Les jumeaux s’étaient émus auprès des experts du paiement de leurs gages. Devant leur insistance, les gars avaient envoyé rebondir Pong et Ping, en leur expliquant plus ou moins délicatement que ce n’était pas leur problème.
Agnès était venue quelques minutes au bureau. Mais devant l’état de nervosité de son chef, elle avait décidé d’aller pleurer un arrière-grand-oncle qui n’avait pas réussi à franchir la barre des cent ans à quelques heures près. Un accident malheureux : il avait avalé de travers une perle en gobant une huître. Mort ridicule, inopinée, inattendue, bienvenue… Réelle ? Enfin, soit, Agnès était repartie.
Là-haut dans la montagne, Louis-Marcel Thulle, après avoir craché la plupart de ses dents, avait fini par desserrer ce qui lui restait de quenottes et à cracher le morceau. Il avait avoué le pacte passé avec Brigitte. Le découpage de Vaucresson. La mise en scène macabre dans l’horlogerie familiale. L’éparpillement des bribes de corps qui émanaient d’un laboratoire milanais. Gérard avait tenté de savoir où se trouvaient les autres restes d’Olivier Vaucresson, mais sa persuasion avait été tempérée par Charles juste avant que Pierlot ne s’en prenne aux génitoires ridicules du Président-Dieu avec un tire-bouchon.
Charles essayait de convaincre Gérard de livrer Louis-Marcel Thulle aux autorités. Il lui expliquait que, de toute façon, il n’avait rien à se reprocher et que la justice devrait le laisser tranquille. Pour autant que le rapt du divin ne se poursuive pas pendant plusieurs jours.
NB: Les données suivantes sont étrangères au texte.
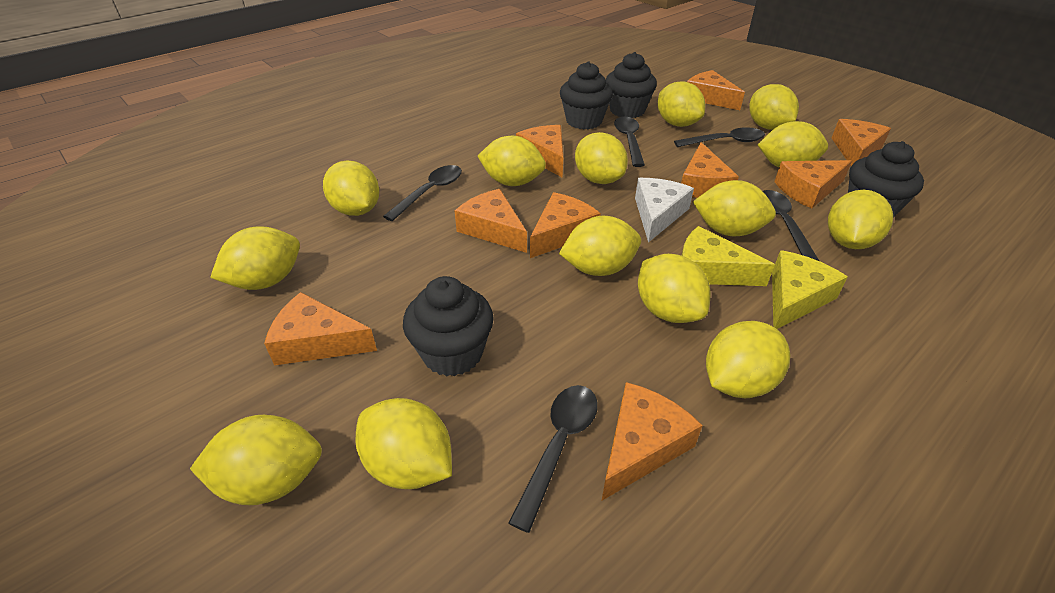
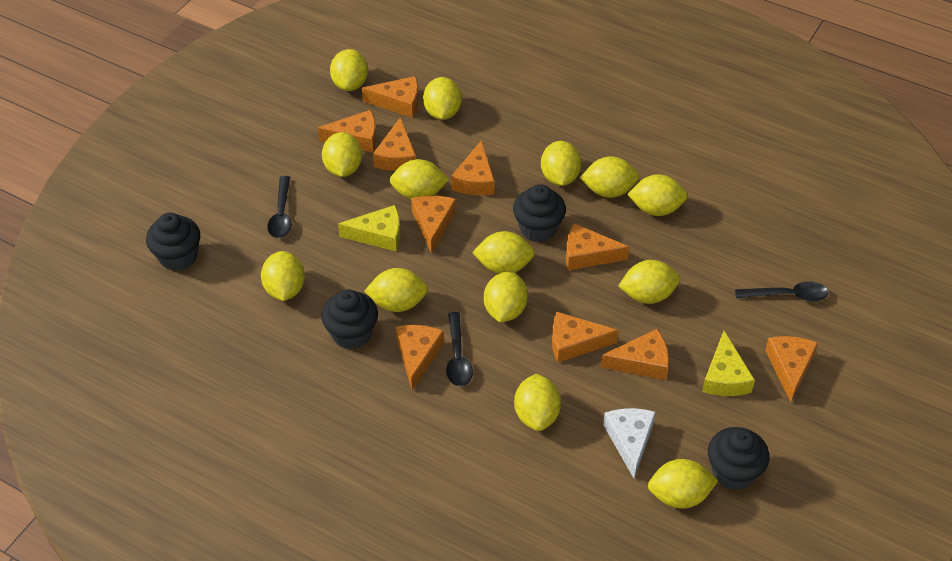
black spoon: [383,165,462,221] [509,385,598,533] [614,117,645,167] [674,127,765,147] [763,190,819,261] = 5 -> [267,176,292,238] [446,312,473,386] [735,281,828,302] = 3
orange cheese: [264,292,377,366] [455,189,527,253] [516,125,563,178] [530,192,601,258] [602,382,703,500] [681,142,739,198] [687,70,745,110] [774,160,852,209] [832,119,891,166] = 9 -> [318,110,377,153] [362,76,419,118] [373,117,416,171] [396,325,444,390] [411,196,456,254] [451,140,495,195] [552,311,619,363] [566,223,629,270] [600,329,669,380] [765,336,818,402] = 10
Il avait bel et bien tiré sur Thulle, mais c’était de la légitime défense. Donc, ça pouvait s’arranger.
Mais Gérard avait encore un œuf à peler avec son otage. Il voulait qu’il lui dise ce qu’était devenue Brigitte. L’interrogatoire sur ce sujet aboutissait toujours dans une impasse. Soit le supplicié ne savait pas, soit il ne pouvait rien dire. La première option semblait la bonne pour Charles, vu la teneur des sévices infligés par son ami.
Une bicoque avec vue sur la mer. C’était là que le chauffeur de Brigitte avait amené la fugitive. Il ne s’agissait pas d’une villa, juste un cube de briques avec un toit en tuiles rouges. Il l’avait assurée que le village voisin était à plusieurs bornes par les petites routes qui serpentaient le long des falaises. Personne ne passait jamais par là. Il s’était mis en cheville avec un gars du milieu qui habitait dans le coin et qui servirait de livreur afin que Brigitte ne manque de rien. Mais elle n’avait besoin de rien, juste d’être loin de tout ça. De Thulle, de Pierlot et de la tête de Vaucresson. De l’hôpital psychiatrique, du commissariat de police. De son appartement cossu rempli des horreurs de sa vie de femme. Un jour, quand elle aurait le courage, dès qu’elle aurait fait repartir son existence, elle irait récupérer ses enfants chez Tante Élise. Mais elle ne pouvait pas s’encombrer d’eux dans sa fuite. Cependant, elle y pensait beaucoup et il lui tardait de les retrouver.
Le chauffeur prit congé. L’assura que le ravitaillement suivrait, mais qu’il y avait déjà tout ce qu’il fallait pour tenir huit jours. Brigitte commença la visite des lieux. Une petite chambre à coucher : un lit, une armoire. Un coin douche et toilette traditionnel avec l’immanquable bidet. Une cuisine qui faisait salle à manger. Un four à micro-ondes, une plaque de cuisson, un évier, une table, deux chaises, un buffet qui occupait le mur aveugle qui séparait cette pièce de la chambre à coucher, un réfrigérateur.
Elle se déshabilla. Posa ses vêtements sur le lit. Prit une douche. Se sécha avec les serviettes de bain disposées à proximité. Déambula nue quelques minutes. Eut soif. Empoigna un verre qui avait dû être dijonnais dans une vie antérieure. Voulut voir ce que le frigo contenait comme boissons rafraîchissantes : un buste, deux jambes, deux bras et une étiquette imprimée en Arial 72 : «Olivier Vaucresson».